Lorsque Marion Gilles a poussé pour la première fois la porte de l’Agence nationale pour l’amélioration des conditions de travail (Anact), c’était en 1999, en tant que stagiaire, quelques mois après l’adoption des 35 heures. Pour l’étudiante en DESS de sociologie des organisations, qui y sera finalement engagée comme chargée de mission, ce fut une période bouillonnante : « La réduction du temps de travail rebattait les cartes de l’articulation de la vie professionnelle et personnelle ; elle chamboulait l’organisation de l’activité, qu’il fallait repenser. »
En 2003, changement de registre. Avec la réforme Fillon sur les retraites et la baisse des départs anticipés financés par l’Etat, l’action de l’Agence se déploie sur la « gestion des âges ». « J’étais frappée par ce paradoxe : d’un côté, l’injonction à travailler plus longtemps ; de l’autre, la mise à l’écart des plus de 50 ans du marché de l’emploi, relate Marion Gilles. La gestion des âges remettait au goût du jour des approches de l’Anact sur la prévention de l’exclusion des salariés vieillissants par l’amélioration des conditions de travail. » Avec ce credo : le maintien dans l’emploi ne passe pas seulement par une attention portée aux fins de carrière mais par une gestion des parcours professionnels tout au long de la vie active, dans le cadre d’un travail soutenable.
Parenthèse académique
Ces années-là la rapprochent du Centre de recherches sur l’expérience, l’âge et les populations au travail (Creapt). Un de leurs projets « parle » à l’ex-étudiante en mathématiques appliquées aux sciences sociales : construire des indicateurs de santé au travail dans les entreprises. C’est le début d’une parenthèse académique, couronnée par un doctorat de sociologie obtenu à l’Ecole des hautes études en sciences sociales (EHESS).

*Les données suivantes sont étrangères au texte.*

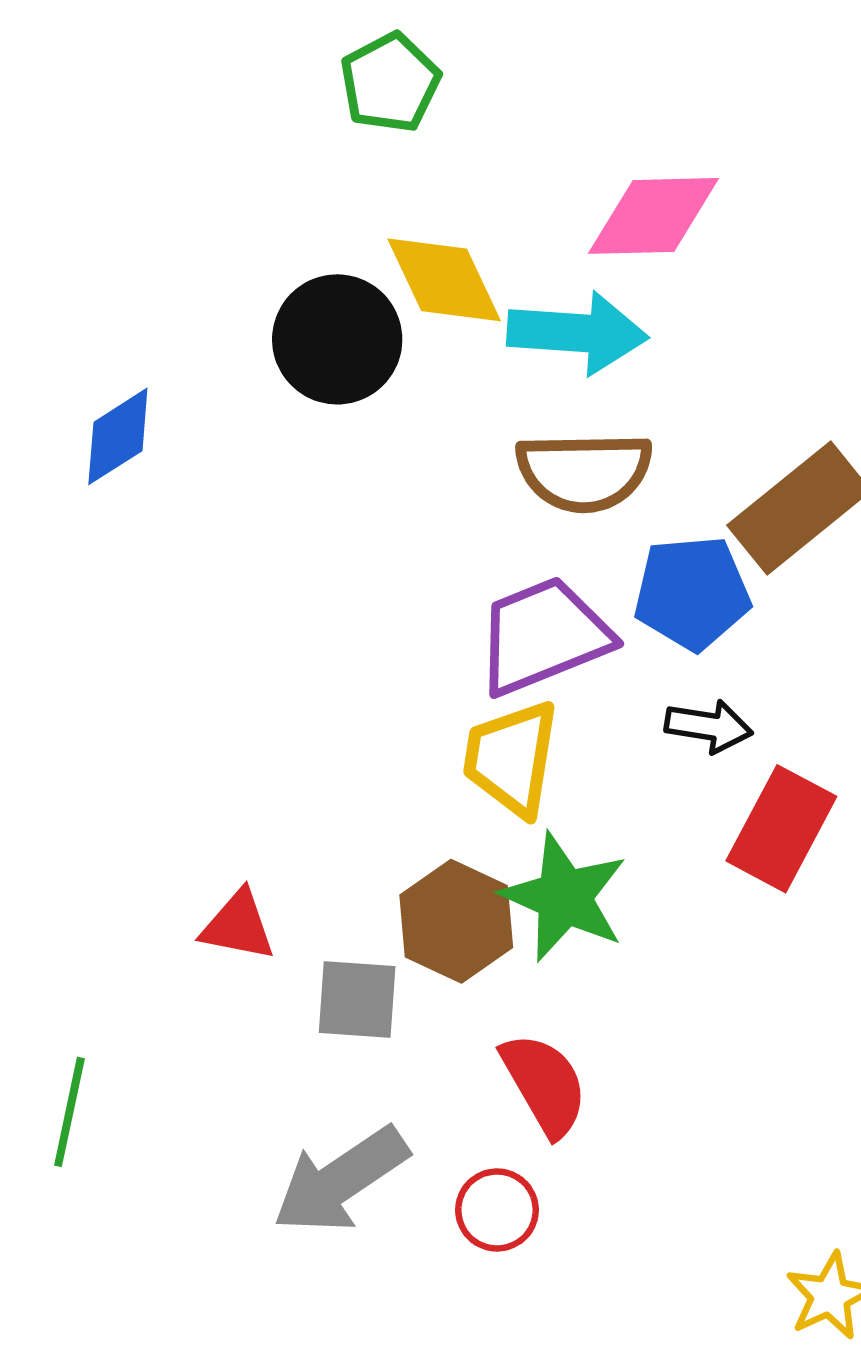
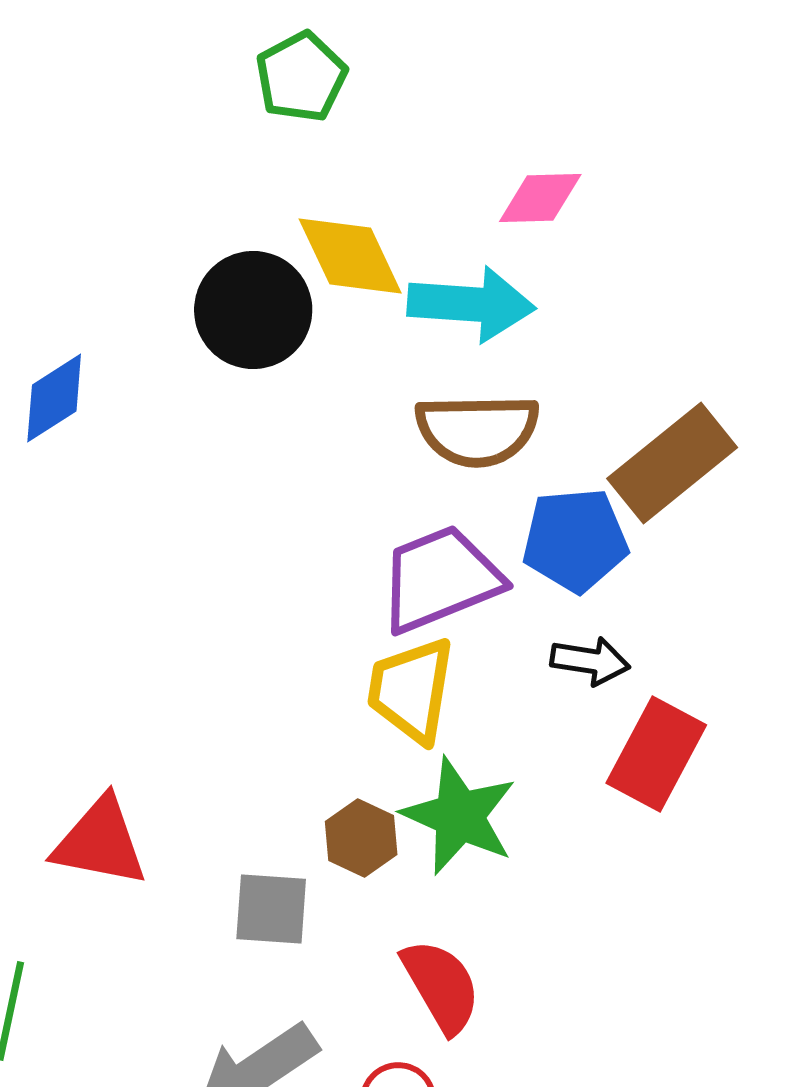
pink diamond: (653, 216) -> (540, 198), size x0.7
brown hexagon: (456, 921) -> (361, 838), size x0.7
red triangle: (238, 926) -> (100, 842), moved, size x1.4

Puis Marion Gilles retrouve l’Anact, les travailleurs vieillissants et notamment un programme mené avec l’Assurance maladie pour cibler des entreprises et leur proposer des dispositifs d’intervention visant la réduction de l’usure professionnelle : « Le taux de seniors employés n’était pas un indicateur très pertinent pour les identifier. S’il est faible, cela peut signifier que les conditions de travail sont si mauvaises que ces derniers n’ont pas pu rester. » Un projet toujours d’actualité…
Actuellement au département Capitalisation et développement des connaissances, elle témoigne des difficultés à accompagner le vieillissement actif au travail, parce que la complémentarité entre les organismes de prévention est complexe à organiser, de même que la synergie entre les acteurs de la santé au travail, de l’emploi et de la formation professionnelle. « C’est l’enjeu des prochaines années que de les surmonter, estime la jeune femme. En promouvant des approches pluridisciplinaires et transversales ancrées dans les territoires. En impulsant le dialogue social dans les branches qui peuvent élaborer des normes collectives. En sortant du “parcours CV” pour construire des “parcours de travail”, ce qui implique de bien connaître l’activité. » En sortant aussi du réflexe gestionnaire des départs précoces, encore trop répandu.